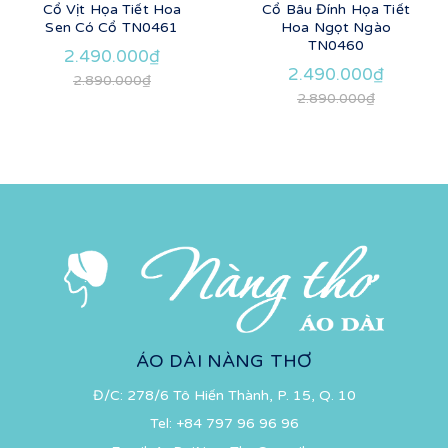
Cổ Vịt Họa Tiết Hoa
Cổ Bâu Đính Họa Tiết
Sen Có Cổ TN0461
Hoa Ngọt Ngào
TN0460
2.490.000₫
2.490.000₫
2.890.000₫
2.890.000₫
ÁO DÀI NÀNG THƠ
Đ/C: 278/6 Tô Hiến Thành, P. 15, Q. 10
Tel:
+84 797 96 96 96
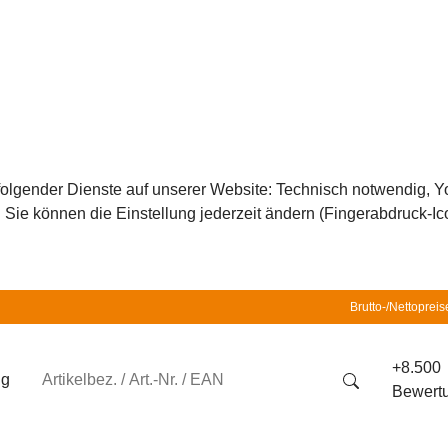
z folgender Dienste auf unserer Website: Technisch notwendig,
ie können die Einstellung jederzeit ändern (Fingerabdruck-Icon
Brutto-/Nettopreis
+8.500
ng
Bewert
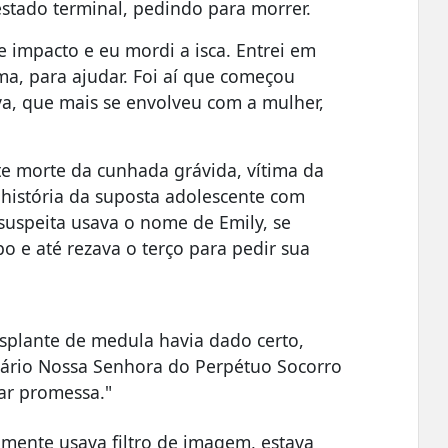
estado terminal, pedindo para morrer.
e impacto e eu mordi a isca. Entrei em
a, para ajudar. Foi aí que começou
lva, que mais se envolveu com a mulher,
nte morte da cunhada grávida, vítima da
a história da suposta adolescente com
suspeita usava o nome de Emily, se
o e até rezava o terço para pedir sua
nsplante de medula havia dado certo,
ário Nossa Senhora do Perpétuo Socorro
ar promessa."
amente usava filtro de imagem, estava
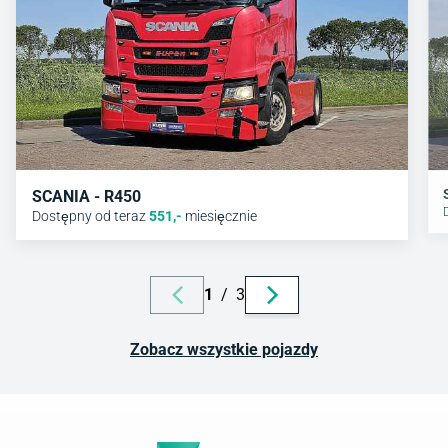
SCANIA - R450
Dostępny od teraz
551
,-
miesięcznie
1
/
3
Zobacz wszystkie pojazdy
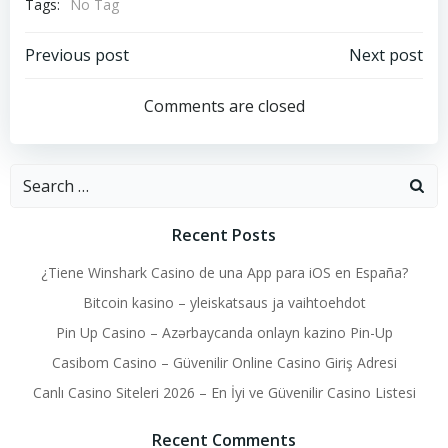
Tags:
No Tag
Post
Post
Previous post
Next post
navigation
navigation
Comments are closed
Search
for:
Recent Posts
¿Tiene Winshark Casino de una App para iOS en España?
Bitcoin kasino – yleiskatsaus ja vaihtoehdot
Pin Up Casino – Azərbaycanda onlayn kazino Pin-Up
Casibom Casino – Güvenilir Online Casino Giriş Adresi
Canlı Casino Siteleri 2026 – En İyi ve Güvenilir Casino Listesi
Recent Comments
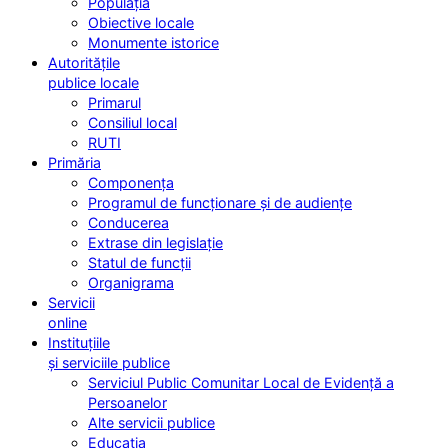
Populația
Obiective locale
Monumente istorice
Autoritățile
publice locale
Primarul
Consiliul local
RUTI
Primăria
Componența
Programul de funcționare și de audiențe
Conducerea
Extrase din legislație
Statul de funcții
Organigrama
Servicii
online
Instituțiile
și serviciile publice
Serviciul Public Comunitar Local de Evidență a
Persoanelor
Alte servicii publice
Educația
========================================================================
What is expected. Rewrite all of the listing with "Recent Posts" renamed to "Latest Posts" and everything else unchanged. Leave the pictures out.

Answer for this exercise.
Cổ Vịt Họa Tiết Hoa
Cổ Bâu Đính Họa Tiết
Sen Có Cổ TN0461
Hoa Ngọt Ngào
TN0460
2.490.000₫
2.490.000₫
2.890.000₫
2.890.000₫
ÁO DÀI NÀNG THƠ
Đ/C: 278/6 Tô Hiến Thành, P. 15, Q. 10
Tel:
+84 797 96 96 96
z folgender Dienste auf unserer Website: Technisch notwendig,
ie können die Einstellung jederzeit ändern (Fingerabdruck-Icon
Brutto-/Nettopreis
+8.500
ng
Bewert
estado terminal, pedindo para morrer.
e impacto e eu mordi a isca. Entrei em
a, para ajudar. Foi aí que começou
lva, que mais se envolveu com a mulher,
nte morte da cunhada grávida, vítima da
a história da suposta adolescente com
suspeita usava o nome de Emily, se
o e até rezava o terço para pedir sua
nsplante de medula havia dado certo,
ário Nossa Senhora do Perpétuo Socorro
ar promessa."
amente usava filtro de imagem, estava
SCANIA - R450
Dostępny od teraz
551
,-
miesięcznie
1
/
3
Zobacz wszystkie pojazdy
Tags:
No Tag
Post
Post
Previous post
Next post
navigation
navigation
Comments are closed
Search
for:
Latest Posts
¿Tiene Winshark Casino de una App para iOS en España?
Bitcoin kasino – yleiskatsaus ja vaihtoehdot
Pin Up Casino – Azərbaycanda onlayn kazino Pin-Up
Casibom Casino – Güvenilir Online Casino Giriş Adresi
Canlı Casino Siteleri 2026 – En İyi ve Güvenilir Casino Listesi
Recent Comments
Populația
Obiective locale
Monumente istorice
Autoritățile
publice locale
Primarul
Consiliul local
RUTI
Primăria
Componența
Programul de funcționare și de audiențe
Conducerea
Extrase din legislație
Statul de funcții
Organigrama
Servicii
online
Instituțiile
și serviciile publice
Serviciul Public Comunitar Local de Evidență a
Persoanelor
Alte servicii publice
Educația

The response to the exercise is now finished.